→ **What you have to do**: Quote the passage from the post about Volcán Pacaya, starting at "mordorSM.jpgI have been" and stopping after "It was good.".
++++ Text ++++
In Mordor, where the shadows lie
category: Jims Guatemala

mordorSM.jpgI have been re-reading the greatest work of literature of all time, The Lord of the Rings, and it’s such a powerful book that it tends to affect how I see things around me. But maybe that can’t be helped when you visit places like this: Volcán Pacaya. We went there about a year ago, and we thought now would be a good time to celebrate our one-year-in-site anniversary with a reunion hike. It was good.

Peace Corps can be emotionally taxing at times, so it’s nice that we get vacation just like everyone else. And when friends visit, we get to show off the Guatemala we already know and love while also seeing some stuff we’ve not yet had a chance to visit. We just saw our friends Robin and Elena off to the airport after their 10-day Guatemalan visit. Robin is a Spanish professor at Knox College, and head of their Global Studies department. Knox College is where Emily went to school, but is also noteworthy in that they offer the only “Peace Corps Prep” program in the nation. She will be teaching a two-term introductory Spanish course next year, with a trip to Guatemala for the students during spring break. Her field-study is our vacation.
++++ Dataset content ++++
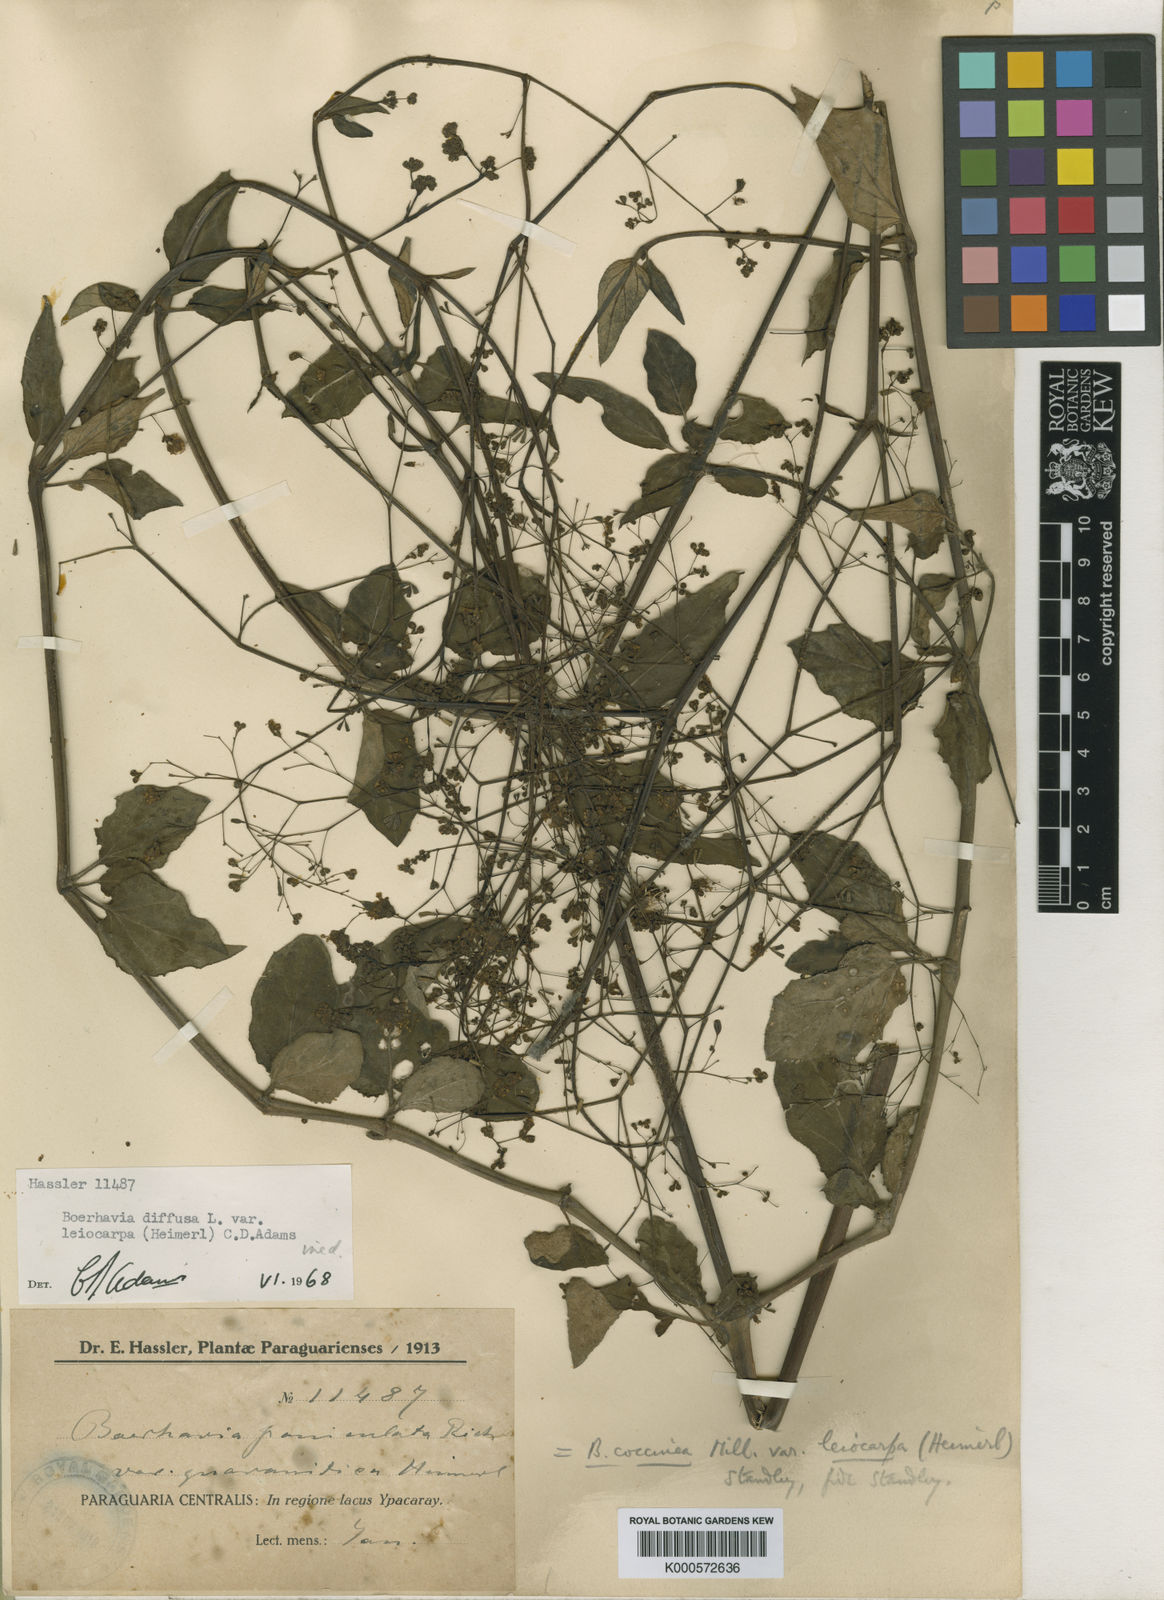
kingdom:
++++
→ **Exercise result**:
mordorSM.jpgI have been re-reading the greatest work of literature of all time, The Lord of the Rings, and it’s such a powerful book that it tends to affect how I see things around me. But maybe that can’t be helped when you visit places like this: Volcán Pacaya. We went there about a year ago, and we thought now would be a good time to celebrate our one-year-in-site anniversary with a reunion hike. It was good.